_练习短文_
::::::::::
硒代4-叔丁基杯[4]芳烃的合成及体外抗氧化活性研究

＊李学丽 胡青青 冯德日

（沈阳医学院 辽宁 110034）

谷胱甘肽过氧化物酶（GPX）是体内一种非常重要的抗氧化酶，其可以有效的清除活性氧自由基（ROS），防止组织细胞内的脂质过氧化和衰老现象[1-2]。GPX酶活性中心的催化基团主要是硒代半胱氨酸（Se-Cys）基团，特别是金属硒（-Se）基团的催化作用对于GPX的抗氧化活性非常关键。目前，已有多项临床研究表明，人体内GPX活性的下降及缺失与心脑血管疾病、克山病及多种肿瘤疾病的发生密切相关[3-5]。

4-叔丁基杯[4]芳烃是由苯酚单元通过亚甲基在酚羟基邻位连接而成的环状小分子聚合物。由于其具有分子量小、包含多个活性基团而更易于进行多种化学修饰等特点，4-叔丁基杯[4]芳烃目前已成为继环糊精和冠醚之后广受瞩目的第三代有机合成超分子[6,7]。在4-叔丁基杯[4]芳烃的空间结构中，其内部具有一个由4个苯酚单元所围成的疏水腔结构，该结构类似于催化酶活性中心的底物结合部位结构，非常有利于其作为模拟酶与多种酶的催化底物相结合的作用。同时其4个苯酚单元的结构下缘都各有1个羟基（-OH）活性基团，可以进行多种化学修饰，引入各种模拟酶的催化基团。
::::::::::
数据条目
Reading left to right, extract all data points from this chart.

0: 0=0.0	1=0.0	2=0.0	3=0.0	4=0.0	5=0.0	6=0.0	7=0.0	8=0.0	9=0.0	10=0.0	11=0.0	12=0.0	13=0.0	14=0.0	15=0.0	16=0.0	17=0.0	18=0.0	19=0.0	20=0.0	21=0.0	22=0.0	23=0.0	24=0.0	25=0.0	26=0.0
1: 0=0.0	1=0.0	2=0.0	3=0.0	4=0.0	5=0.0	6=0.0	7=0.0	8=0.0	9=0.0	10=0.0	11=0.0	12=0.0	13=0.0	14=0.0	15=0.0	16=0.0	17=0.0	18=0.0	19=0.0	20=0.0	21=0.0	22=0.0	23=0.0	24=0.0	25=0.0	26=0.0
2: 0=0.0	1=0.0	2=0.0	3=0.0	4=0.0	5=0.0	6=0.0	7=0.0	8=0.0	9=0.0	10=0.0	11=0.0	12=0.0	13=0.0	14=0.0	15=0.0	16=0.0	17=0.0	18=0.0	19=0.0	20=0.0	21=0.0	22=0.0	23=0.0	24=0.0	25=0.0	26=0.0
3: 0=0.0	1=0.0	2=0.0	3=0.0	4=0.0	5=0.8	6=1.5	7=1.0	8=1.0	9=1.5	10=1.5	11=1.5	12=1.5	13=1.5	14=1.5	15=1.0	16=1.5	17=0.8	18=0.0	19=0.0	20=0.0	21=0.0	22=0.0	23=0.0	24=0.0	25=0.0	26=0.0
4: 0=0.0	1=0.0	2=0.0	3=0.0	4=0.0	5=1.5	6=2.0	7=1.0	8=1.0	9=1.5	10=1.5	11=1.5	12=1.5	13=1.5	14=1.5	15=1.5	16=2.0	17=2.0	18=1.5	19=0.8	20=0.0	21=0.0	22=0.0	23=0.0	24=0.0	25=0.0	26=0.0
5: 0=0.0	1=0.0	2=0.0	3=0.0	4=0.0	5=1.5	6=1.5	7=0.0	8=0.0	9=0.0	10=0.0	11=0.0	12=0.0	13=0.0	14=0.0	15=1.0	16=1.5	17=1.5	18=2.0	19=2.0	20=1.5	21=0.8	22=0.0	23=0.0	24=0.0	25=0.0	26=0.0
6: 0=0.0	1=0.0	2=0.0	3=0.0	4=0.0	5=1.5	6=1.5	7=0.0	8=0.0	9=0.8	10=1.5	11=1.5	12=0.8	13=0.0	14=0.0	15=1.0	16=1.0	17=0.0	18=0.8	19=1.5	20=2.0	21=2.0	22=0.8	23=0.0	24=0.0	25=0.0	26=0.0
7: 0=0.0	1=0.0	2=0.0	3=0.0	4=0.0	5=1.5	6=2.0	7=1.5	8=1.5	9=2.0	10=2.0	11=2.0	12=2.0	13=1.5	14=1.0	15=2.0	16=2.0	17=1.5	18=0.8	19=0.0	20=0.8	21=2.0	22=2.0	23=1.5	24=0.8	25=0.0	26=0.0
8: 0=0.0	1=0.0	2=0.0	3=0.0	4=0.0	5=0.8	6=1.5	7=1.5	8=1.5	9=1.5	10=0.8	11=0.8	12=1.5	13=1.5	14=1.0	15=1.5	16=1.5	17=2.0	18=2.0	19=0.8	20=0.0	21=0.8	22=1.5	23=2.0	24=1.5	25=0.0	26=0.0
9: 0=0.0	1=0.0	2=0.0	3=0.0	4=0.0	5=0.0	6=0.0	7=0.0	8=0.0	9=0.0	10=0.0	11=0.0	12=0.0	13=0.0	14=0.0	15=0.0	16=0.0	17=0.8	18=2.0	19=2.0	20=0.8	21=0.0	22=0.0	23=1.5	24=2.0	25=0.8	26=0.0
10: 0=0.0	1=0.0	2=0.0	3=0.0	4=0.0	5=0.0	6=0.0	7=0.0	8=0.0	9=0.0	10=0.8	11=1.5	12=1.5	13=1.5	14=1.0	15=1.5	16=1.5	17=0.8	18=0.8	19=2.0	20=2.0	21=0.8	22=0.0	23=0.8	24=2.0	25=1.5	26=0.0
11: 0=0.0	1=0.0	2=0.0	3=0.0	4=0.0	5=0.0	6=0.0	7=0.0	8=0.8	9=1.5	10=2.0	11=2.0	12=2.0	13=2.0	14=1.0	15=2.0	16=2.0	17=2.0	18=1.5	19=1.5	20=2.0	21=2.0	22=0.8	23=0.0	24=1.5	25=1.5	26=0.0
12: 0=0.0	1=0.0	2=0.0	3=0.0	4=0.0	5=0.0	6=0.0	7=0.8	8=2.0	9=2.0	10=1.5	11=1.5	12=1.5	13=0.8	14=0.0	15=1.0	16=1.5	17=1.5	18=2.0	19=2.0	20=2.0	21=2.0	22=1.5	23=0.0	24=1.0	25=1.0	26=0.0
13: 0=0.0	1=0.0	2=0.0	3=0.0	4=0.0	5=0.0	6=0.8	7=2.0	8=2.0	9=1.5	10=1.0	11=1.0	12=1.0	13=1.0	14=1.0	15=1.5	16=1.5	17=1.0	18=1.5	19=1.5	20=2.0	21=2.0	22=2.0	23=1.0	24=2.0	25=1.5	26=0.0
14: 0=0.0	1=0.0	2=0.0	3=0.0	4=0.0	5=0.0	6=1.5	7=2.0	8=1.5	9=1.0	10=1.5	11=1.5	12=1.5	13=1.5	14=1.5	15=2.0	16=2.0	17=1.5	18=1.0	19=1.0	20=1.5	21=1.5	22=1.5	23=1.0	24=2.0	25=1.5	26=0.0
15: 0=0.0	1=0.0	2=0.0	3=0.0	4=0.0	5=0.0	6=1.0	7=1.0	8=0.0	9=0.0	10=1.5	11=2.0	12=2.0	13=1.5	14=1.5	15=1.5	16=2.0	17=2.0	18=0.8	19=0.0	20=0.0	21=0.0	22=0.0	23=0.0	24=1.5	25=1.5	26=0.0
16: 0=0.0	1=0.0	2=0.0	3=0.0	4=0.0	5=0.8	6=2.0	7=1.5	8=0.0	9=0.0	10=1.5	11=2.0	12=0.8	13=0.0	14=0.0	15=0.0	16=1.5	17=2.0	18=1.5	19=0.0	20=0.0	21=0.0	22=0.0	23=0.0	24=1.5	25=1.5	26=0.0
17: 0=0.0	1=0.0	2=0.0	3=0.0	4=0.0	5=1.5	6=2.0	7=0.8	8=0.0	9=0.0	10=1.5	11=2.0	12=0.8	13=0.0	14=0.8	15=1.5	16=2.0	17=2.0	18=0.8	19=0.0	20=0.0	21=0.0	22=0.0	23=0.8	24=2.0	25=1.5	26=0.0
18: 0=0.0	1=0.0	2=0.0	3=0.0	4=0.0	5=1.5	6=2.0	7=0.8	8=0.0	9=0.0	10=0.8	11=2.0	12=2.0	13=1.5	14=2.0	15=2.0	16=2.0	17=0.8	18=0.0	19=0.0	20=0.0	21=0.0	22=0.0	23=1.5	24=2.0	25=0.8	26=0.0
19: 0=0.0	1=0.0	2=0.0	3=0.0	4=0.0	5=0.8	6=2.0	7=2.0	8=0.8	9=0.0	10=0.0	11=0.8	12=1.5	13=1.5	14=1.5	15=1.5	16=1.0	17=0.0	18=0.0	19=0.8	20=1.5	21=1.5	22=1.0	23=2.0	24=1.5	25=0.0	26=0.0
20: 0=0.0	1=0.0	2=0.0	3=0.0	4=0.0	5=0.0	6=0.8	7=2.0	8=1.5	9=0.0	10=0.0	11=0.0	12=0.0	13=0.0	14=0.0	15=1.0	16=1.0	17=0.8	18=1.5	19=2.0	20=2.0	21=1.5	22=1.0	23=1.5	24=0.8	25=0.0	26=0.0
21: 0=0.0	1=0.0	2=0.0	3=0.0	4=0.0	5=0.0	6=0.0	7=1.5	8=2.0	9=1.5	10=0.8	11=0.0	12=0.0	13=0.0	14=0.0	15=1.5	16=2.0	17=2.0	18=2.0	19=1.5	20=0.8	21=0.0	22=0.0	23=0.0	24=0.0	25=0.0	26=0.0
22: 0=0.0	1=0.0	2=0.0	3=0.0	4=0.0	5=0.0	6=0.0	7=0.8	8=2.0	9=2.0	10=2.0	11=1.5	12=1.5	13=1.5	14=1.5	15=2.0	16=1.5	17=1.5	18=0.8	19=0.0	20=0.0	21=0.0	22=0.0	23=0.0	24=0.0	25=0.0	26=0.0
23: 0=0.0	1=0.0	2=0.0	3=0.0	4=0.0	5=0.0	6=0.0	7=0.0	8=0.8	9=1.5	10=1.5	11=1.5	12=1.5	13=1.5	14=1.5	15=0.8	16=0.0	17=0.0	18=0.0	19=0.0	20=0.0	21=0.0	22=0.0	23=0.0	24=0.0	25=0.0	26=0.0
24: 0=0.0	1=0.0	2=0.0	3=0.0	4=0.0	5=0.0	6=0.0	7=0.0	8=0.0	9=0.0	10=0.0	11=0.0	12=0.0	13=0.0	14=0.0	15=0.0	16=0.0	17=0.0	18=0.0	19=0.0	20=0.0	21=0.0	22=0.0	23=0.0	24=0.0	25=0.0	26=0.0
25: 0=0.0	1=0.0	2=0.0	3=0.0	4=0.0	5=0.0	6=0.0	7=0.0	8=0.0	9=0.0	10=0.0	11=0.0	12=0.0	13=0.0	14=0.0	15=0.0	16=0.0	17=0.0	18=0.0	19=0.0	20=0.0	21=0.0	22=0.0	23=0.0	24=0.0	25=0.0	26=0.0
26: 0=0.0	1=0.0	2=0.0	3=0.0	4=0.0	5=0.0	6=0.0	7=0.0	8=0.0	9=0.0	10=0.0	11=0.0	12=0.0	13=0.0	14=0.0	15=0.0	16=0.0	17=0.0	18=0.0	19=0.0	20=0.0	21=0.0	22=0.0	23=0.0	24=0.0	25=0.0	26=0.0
::::::::::
_任务要求 1_
根据杯芳烃短文回答：
(a) GPX酶活性中心的催化基团主要是什么基团？
(b) 4-叔丁基杯[4]芳烃是继哪两类物质之后的第三代有机合成超分子？
(c) 4-叔丁基杯[4]芳烃内部的疏水腔由几个苯酚单元围成？
_任务要求 2_
请从杯芳烃短文的最后一句之后续写该文。
这些记录与杯芳烃短文的内容并无关联。

_作答结果 1_
(a) 硒代半胱氨酸（Se-Cys）基团。
(b) 环糊精和冠醚。
(c) 4个。

_作答结果 2_
在我们的研究中，我们以4-叔丁基杯[4]芳烃疏水腔结构下缘苯酚单元的-OH基团为修饰靶点，在其结构中引入了GPX酶的关键催化基团-金属硒（-Se），首次合成了一种新的GPX模拟物—硒代4-叔丁基杯[4]芳烃，合成路线见图1。此外，我们还建立了由Fe2+/Vc诱导的牛心线粒体损伤体系，对硒代4-叔丁基杯[4]芳烃的体外抗氧化GPX活性进行了进一步的研究[8-10]。

图1 硒代4-叔丁基杯[4]芳烃的合成路线

1.实验部分

(1)试剂与仪器

①试剂。4-叔丁基杯[4]芳烃、对甲苯磺酰氯（p-TsCl）、硼氢化钠（NaBH4）、硫代巴比妥酸、抗坏血酸购自为国药集团公司，硒（Se）、谷胱甘肽（GSH）、辅酶（NADPH）、谷胱甘肽还原酶（RD）购自Sigma公司产品，其它均为国产分析纯试剂直接使用。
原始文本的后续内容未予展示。